Sou um insolvente civil
Descobri que sou um insolvente civil. Esse insolvente vem a ser a pessoa física que tem dívidas superiores ao valor de seus bens. Como não tenho nenhum patrimônio, o “pendura” no bar de Zé, em Jaguaribe, já me coloca nessa situação. Da minha massa falida consta um violão quebrado, que coloquei pra consertar e não tive grana para resgatar no Lutier, um computador sem valor monetário, alguns livros, uma vitrola onde rodo meus LPs, dois gatos e dois cachorros. O carro velho pertence à financeira.
Como insolvente civil, não tenho capacidade para exercer certos direitos e obrigações. Não posso, por exemplo, propor ação na instância judiciária. Nessa triste condição de meio cidadão, se eu comprar uma mercadoria com defeito, não posso me queixar no juizado de pequenas causas. Porque sou um insolvente civil.
O que diabo faz um insolvente civil no meio da sociedade de consumo? Recentemente, a poderosa General Motors faliu, recebendo prontamente a ajuda do governo americano. Mas para o insolvente civil Fabinho nada! Não tem nenhum Fundo Monetário, nenhuma lei que proteja o cidadão insolvente civil. Quebrou, te vira! Sou maior de 18 anos, capaz, mas não posso ser parte na sociedade de consumo, no mundo dos negócios.

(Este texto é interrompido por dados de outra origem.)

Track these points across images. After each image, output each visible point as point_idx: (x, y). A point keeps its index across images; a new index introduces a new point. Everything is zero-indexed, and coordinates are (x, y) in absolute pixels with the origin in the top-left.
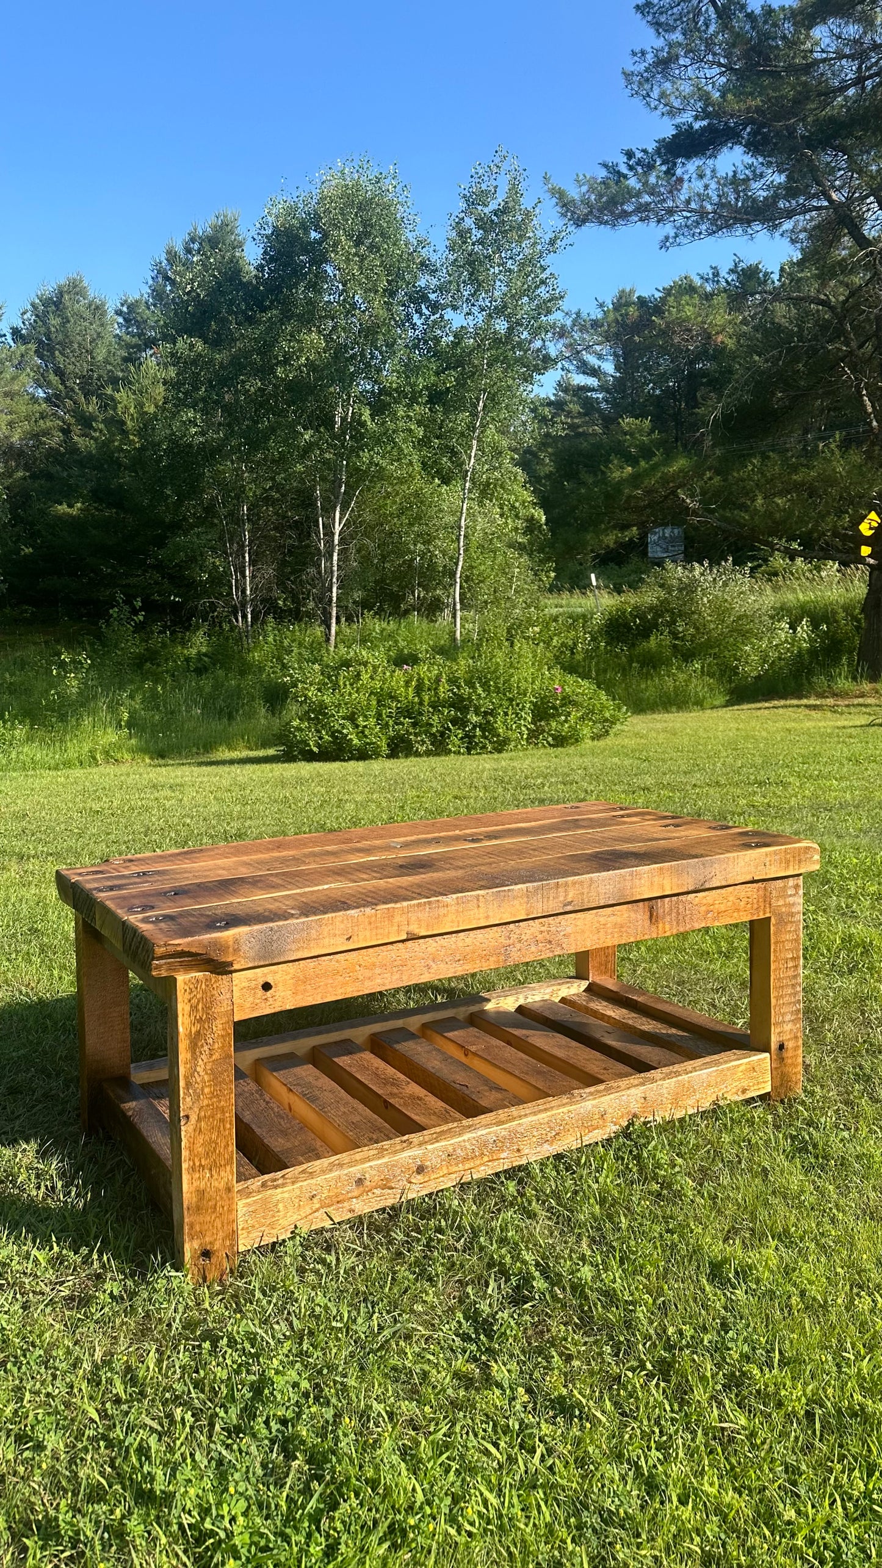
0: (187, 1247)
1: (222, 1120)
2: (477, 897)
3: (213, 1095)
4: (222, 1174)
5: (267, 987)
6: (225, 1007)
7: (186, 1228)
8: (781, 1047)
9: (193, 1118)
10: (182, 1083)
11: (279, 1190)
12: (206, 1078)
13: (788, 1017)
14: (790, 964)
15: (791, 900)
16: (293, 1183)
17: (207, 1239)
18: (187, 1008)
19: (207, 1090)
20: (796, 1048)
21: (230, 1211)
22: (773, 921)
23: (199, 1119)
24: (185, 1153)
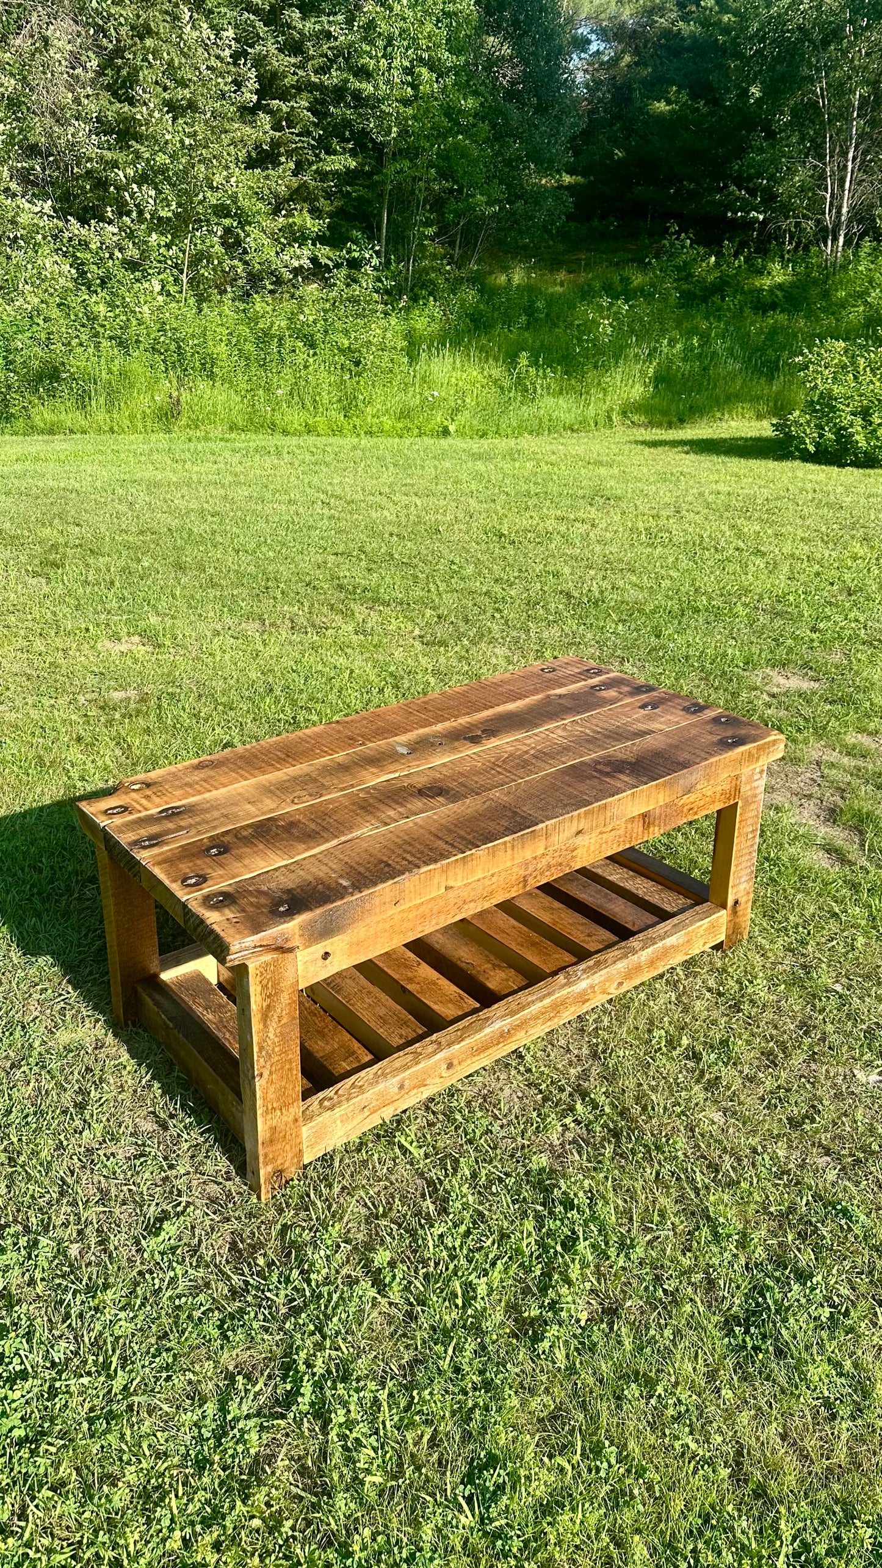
0: (262, 1172)
1: (290, 1070)
2: (505, 843)
3: (282, 1052)
4: (291, 1110)
5: (326, 955)
6: (292, 981)
7: (261, 1159)
8: (736, 902)
9: (266, 1074)
10: (256, 1049)
11: (337, 1110)
12: (276, 1040)
13: (743, 879)
14: (750, 836)
15: (756, 784)
16: (348, 1100)
17: (279, 1162)
18: (259, 988)
19: (277, 1049)
20: (746, 902)
21: (297, 1136)
22: (740, 804)
23: (271, 1073)
24: (259, 1103)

E se eu fosse um insolvente militar, em vez de civil? Com a arma na mão, a coisa é outra! Não existe a figura do insolvente militar, só civil. Mesmo porque o Governo, que sabe de suas obrigações para com quem tem o trabuco, concede aumentos salariais maiores para os fardados e até uma justiça especial eles têm à disposição.
Já para os paisanos só restam as condições de réu, contribuinte, eleitor forçado, devedor e insolvente civil. Quem não pode pagar o que deve fica à margem da sociedade. A insolvência não tem caráter militar nem eclesiástico. Alguém já ouviu falar de uma igreja falida? O cara vende ilusões, não paga impostos e pode sonegar à vontade, até eu que sou um panaca nos negócios prosperaria.
Na verdade, quem me quebrou foi o próprio Governo. Quando entrei na “feliz vida de aposentado”, ganhava oito salários mínimos. Hoje sobrevivo com menos de três, vítima que sou do assalto oficial que é o achatamento salarial neste país de muro baixo. Mal remunerado e com vida sofrida, o aposentado vira insolvente civil.
Vou morrer com 97 anos, sete meses e sete dias, quando o ciclo se completa, segundo a numerologia praticada pelos ciganos das Astúrias. De uma certeza tenho: morrerei insolvente civil, por não aprender em tão longa vida os mistérios da prudência financeira. Igual a canja de galinha, prudência não faz mal a ninguém. A sabedoria dos antigos romanos já dizia: “nem a relva macia acaricia os passos do imprudente”.